EVERYTHING TO LOSE
A common question for all novelists is from where do you get your ideas? In my case, each book always seems to be a sort of triangulation of three, sometimes four, completely separate elements or themes that, married together, germinate into the nucleus of plot and character. They can be newspaper articles, TV clips, personal stories. Many times they are things that felt interesting to me a long time back that I didn’t know what to do with then, and put “in the vault” so to speak, to hopefully come to life and fit into something years later.
In EVERYTHING TO LOSE, there were four of these original, but completely separate, elements. The first was a question– how far would you go as a parent to protect your own child? Would you cross the line and do something that you knew was wrong? Even criminal? And which could put you in danger? And then, does doing a bad thing for the right reason make it right? Or at least, forgivable? So I created a gritty, devoted, but desperate mom, whose life has taken an unfortunate turn, and a son with hardships. And a deadbeat dad, and ultimately a tempting twist of fate that lures her over the edge. It’s just a small step from the moral high ground to total freefall.
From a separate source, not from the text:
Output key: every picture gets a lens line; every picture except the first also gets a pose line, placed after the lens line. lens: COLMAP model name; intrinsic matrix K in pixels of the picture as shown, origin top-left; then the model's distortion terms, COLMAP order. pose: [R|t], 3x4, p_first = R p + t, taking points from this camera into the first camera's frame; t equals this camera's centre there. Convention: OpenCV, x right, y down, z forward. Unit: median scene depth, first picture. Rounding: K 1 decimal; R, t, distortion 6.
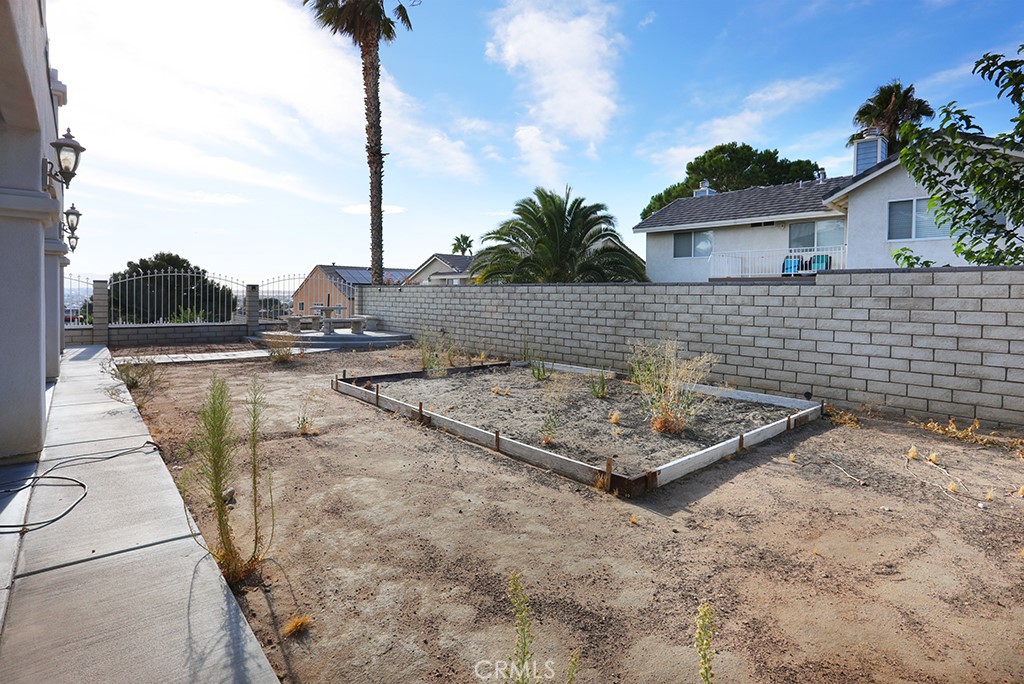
lens RADIAL K [[511.0, 0, 522.2], [0, 511.0, 314.1], [0, 0, 1]] dist [-0.067989, 0.028775]
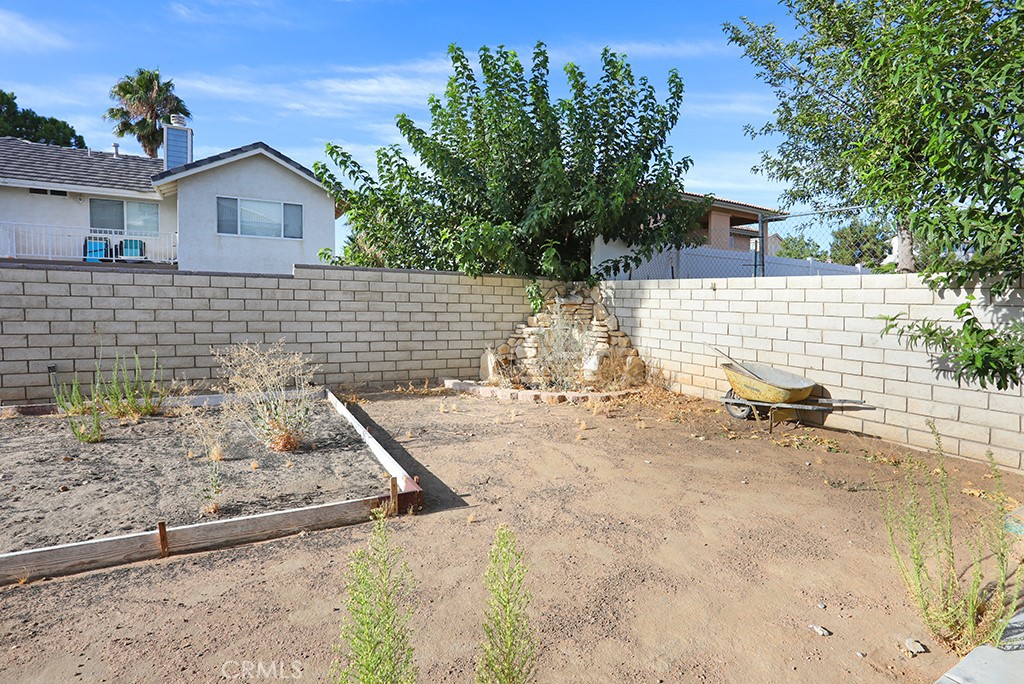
lens RADIAL K [[511.0, 0, 522.2], [0, 511.0, 314.1], [0, 0, 1]] dist [-0.067989, 0.028775]
pose [[0.217361, -0.037410, 0.975374, -0.359028], [0.014110, 0.999281, 0.035183, -0.015962], [-0.975989, 0.006115, 0.217733, 0.340129]]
Throw into the mix that a year or so ago I read a fascinating article in the NYT Magazine on what are known as “C-U” kids—callous and unemotional—who behaviorists feel carry the twisted personality defect of future psychopaths. I began to wrestle with the thought: what if one of these kids grows up, learns to control his bad instincts, manages to get through life and ultimately finds himself as a person of power and responsibility—and then the urges come back. It would be like a lurking bad seed, someone admired and looked up to, but a time bomb waiting to go off. Someone with something to hide.
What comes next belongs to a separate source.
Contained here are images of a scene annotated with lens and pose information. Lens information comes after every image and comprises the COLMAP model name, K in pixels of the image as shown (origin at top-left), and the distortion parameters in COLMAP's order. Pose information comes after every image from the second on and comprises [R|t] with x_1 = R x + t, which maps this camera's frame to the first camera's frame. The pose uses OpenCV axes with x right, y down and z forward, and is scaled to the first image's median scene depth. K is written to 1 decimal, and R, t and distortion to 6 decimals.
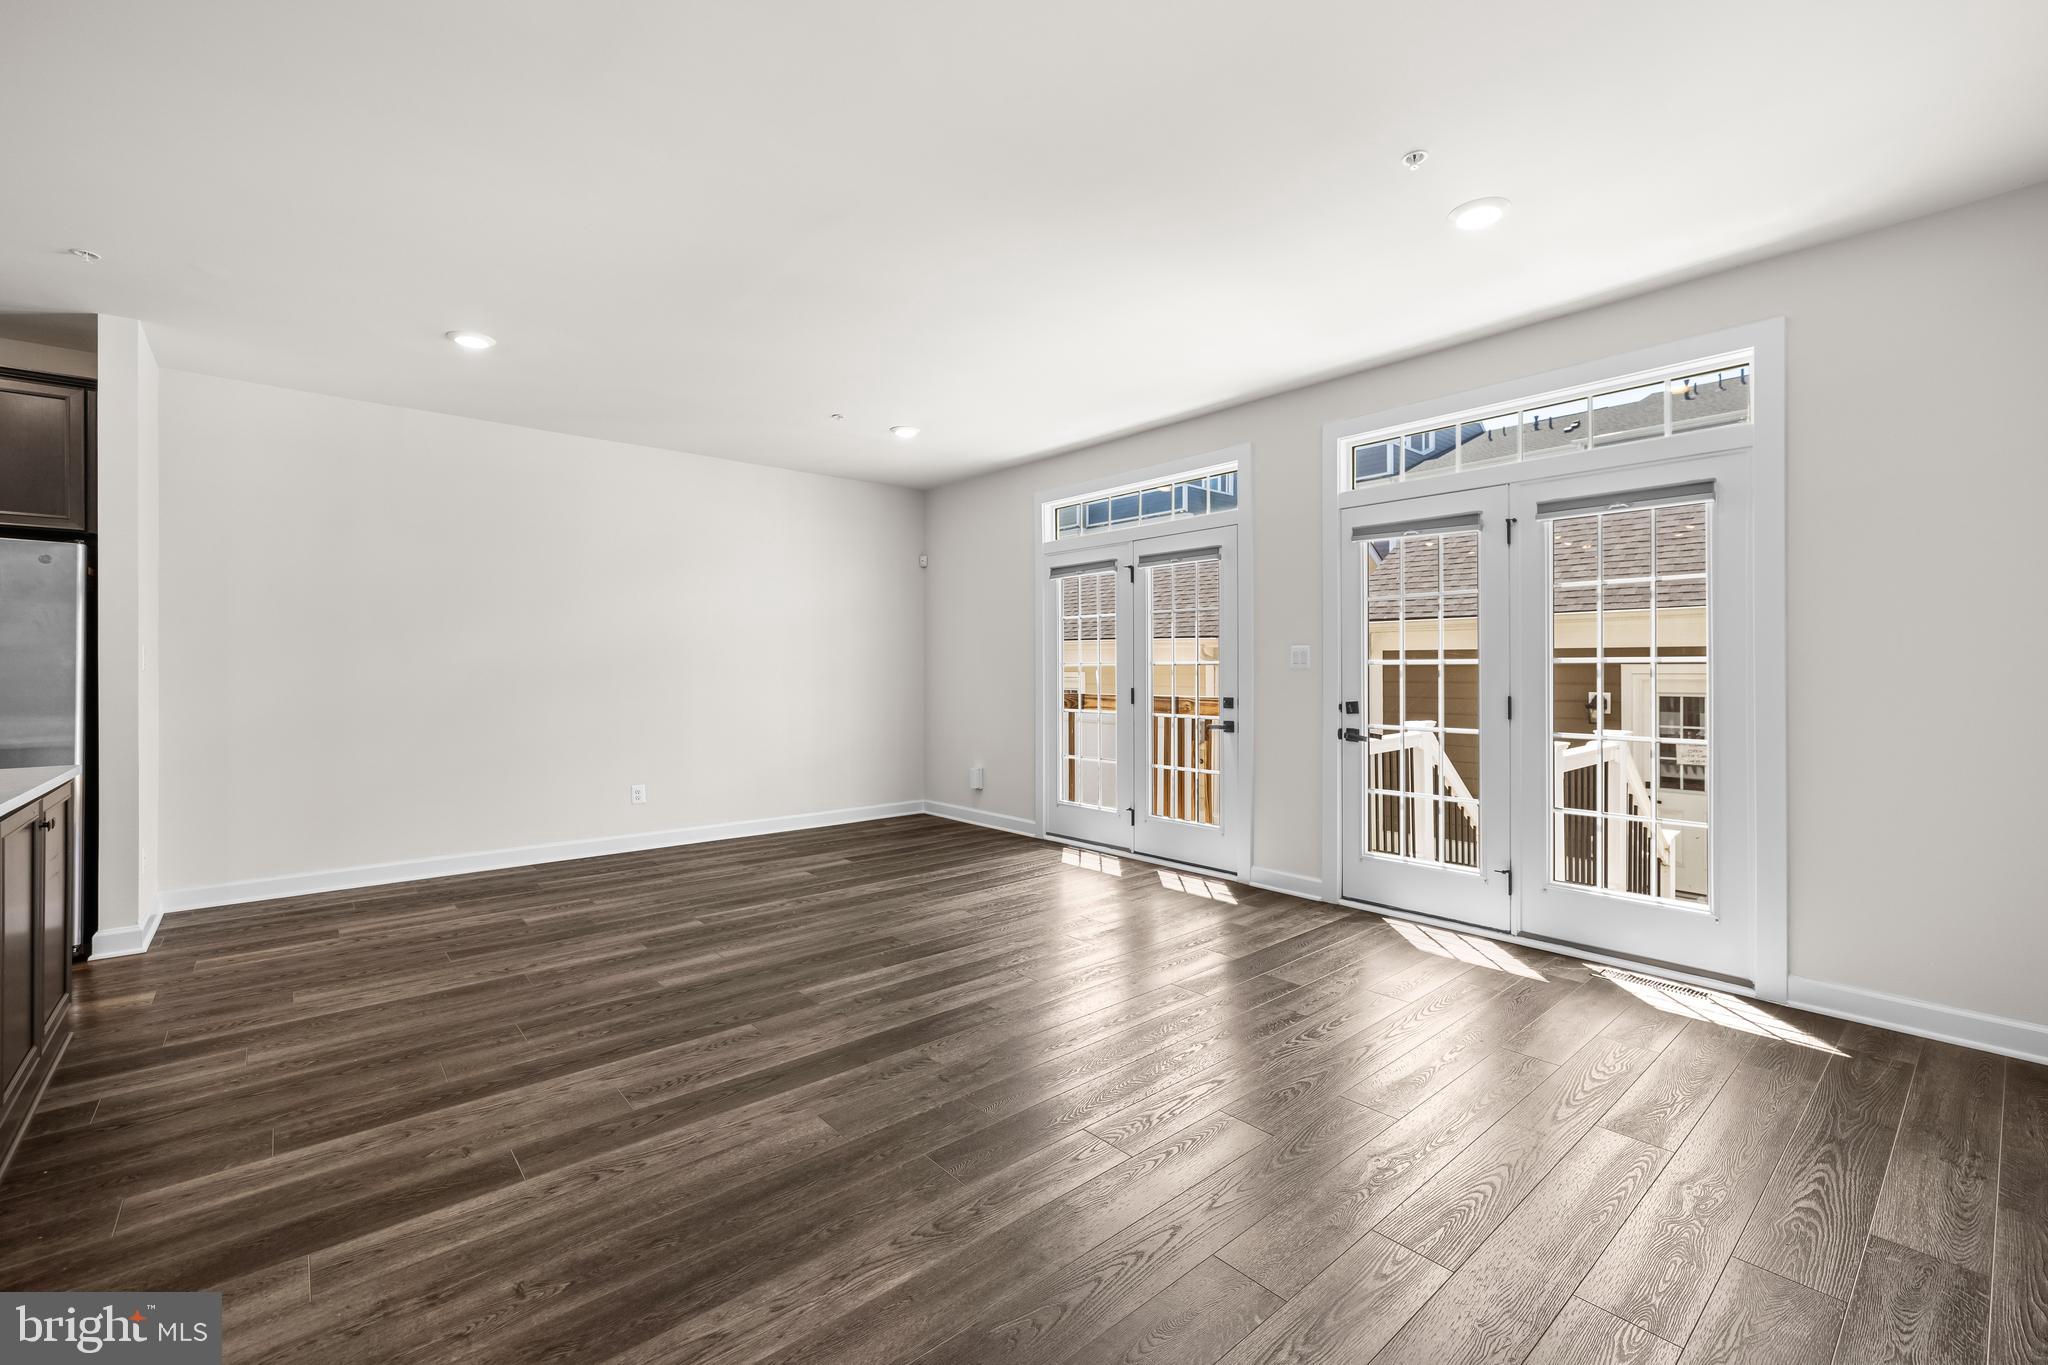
lens RADIAL K [[866.1, 0, 1018.4], [0, 866.1, 666.1], [0, 0, 1]] dist [0.000712, -0.000124]
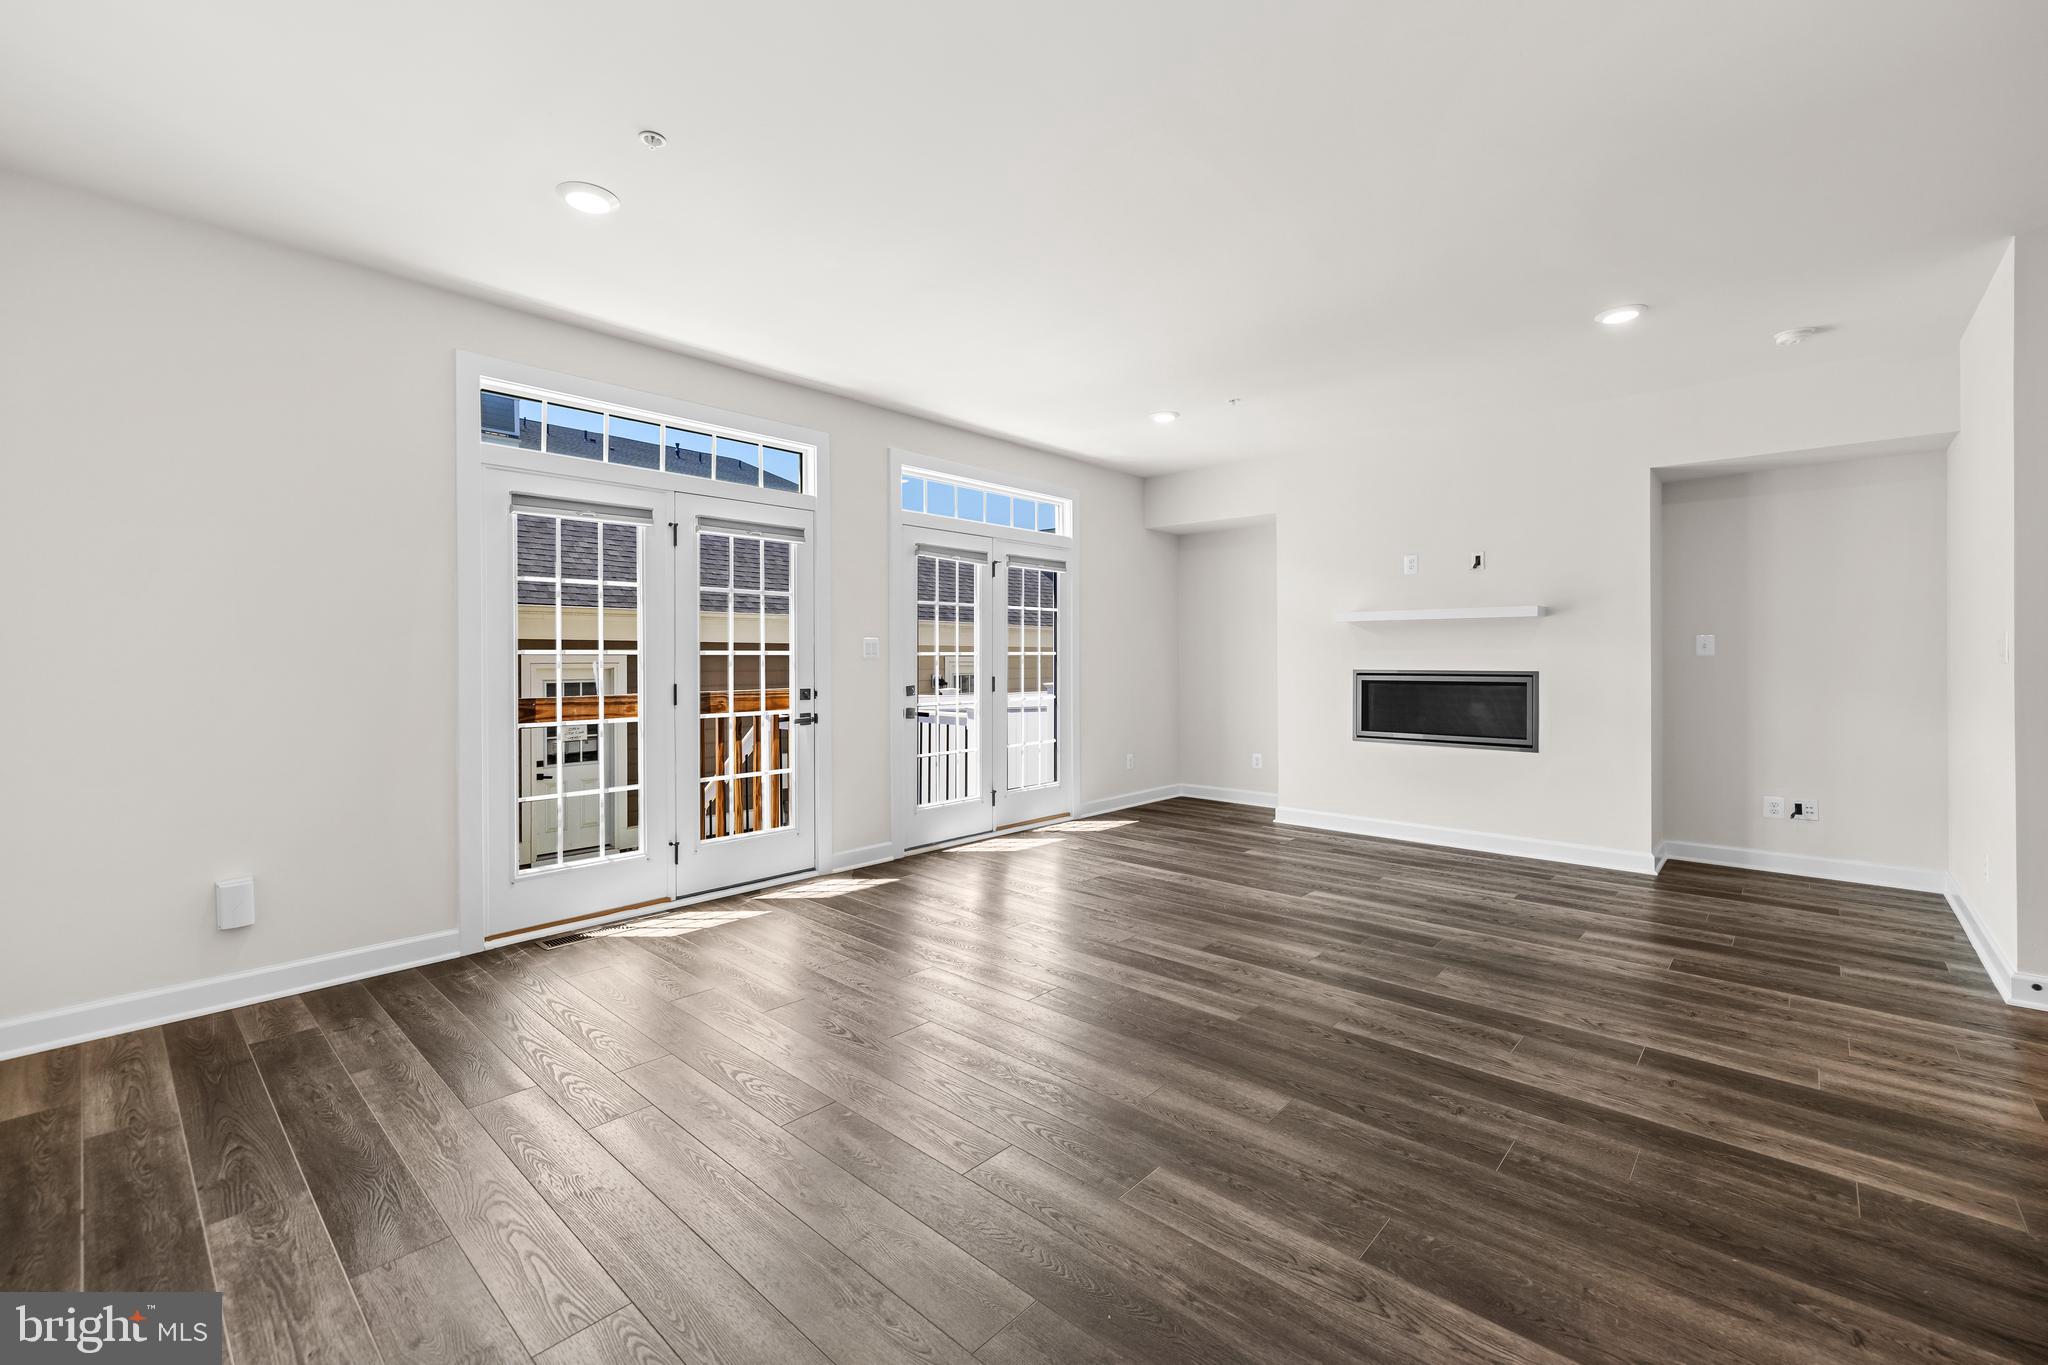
lens RADIAL K [[866.1, 0, 1018.4], [0, 866.1, 666.1], [0, 0, 1]] dist [0.000712, -0.000124]
pose [[-0.127274, -0.007404, 0.991840, -1.108240], [-0.000972, 0.999973, 0.007340, 0.005573], [-0.991867, -0.000030, -0.127278, 1.338663]]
Five years ago, I saved a newspaper article describing the murder of a teenage girl by her boyfriend twenty years before on the blighted, industrialized shoreline of Staten Island. I can’t quite recall what attracted me back then: the ugly, moonscape setting; that it was buried and forgotten for twenty years; that when ultimately admitted to, it was such a seemingly spontaneous and motiveless act. I thought, what if that was my “bad seed” back then? Something he did, concealed, then ran away from. That article I threw in “the vault” suddenly sprang back to life.
Then sometimes, real life has a way of contributing things too. Superstorm Sandy happened as I was putting all this together, —a devastating game changer, especially in the low lying coastal areas, in this case, Staten Island. It all began to fit together, even more when I combined it with the personal tale of a good friend, who’s mother owned a beautiful house on the Jersey shore, and which was devastated by the storm—every memento, every antique, every photo, every piece of china, every filagreed frame, every piece of history of my friend’s parents life, swept out to sea and washed away. It was a compelling and heartbreaking testimony for me, and I wanted to weave it in, tie it into my silent, buried murder victim from Staten Island twenty years before; into to my now-powerful bad seed with something terrible to hide. Back into my desperate mother who steals something she knows is wrong. All linked together by the storm, by something valuable that is washed out to sea, in this case a piece of evidence they didn’t even know they had, and then is carried back by the same waves that took it out, and damningly returns.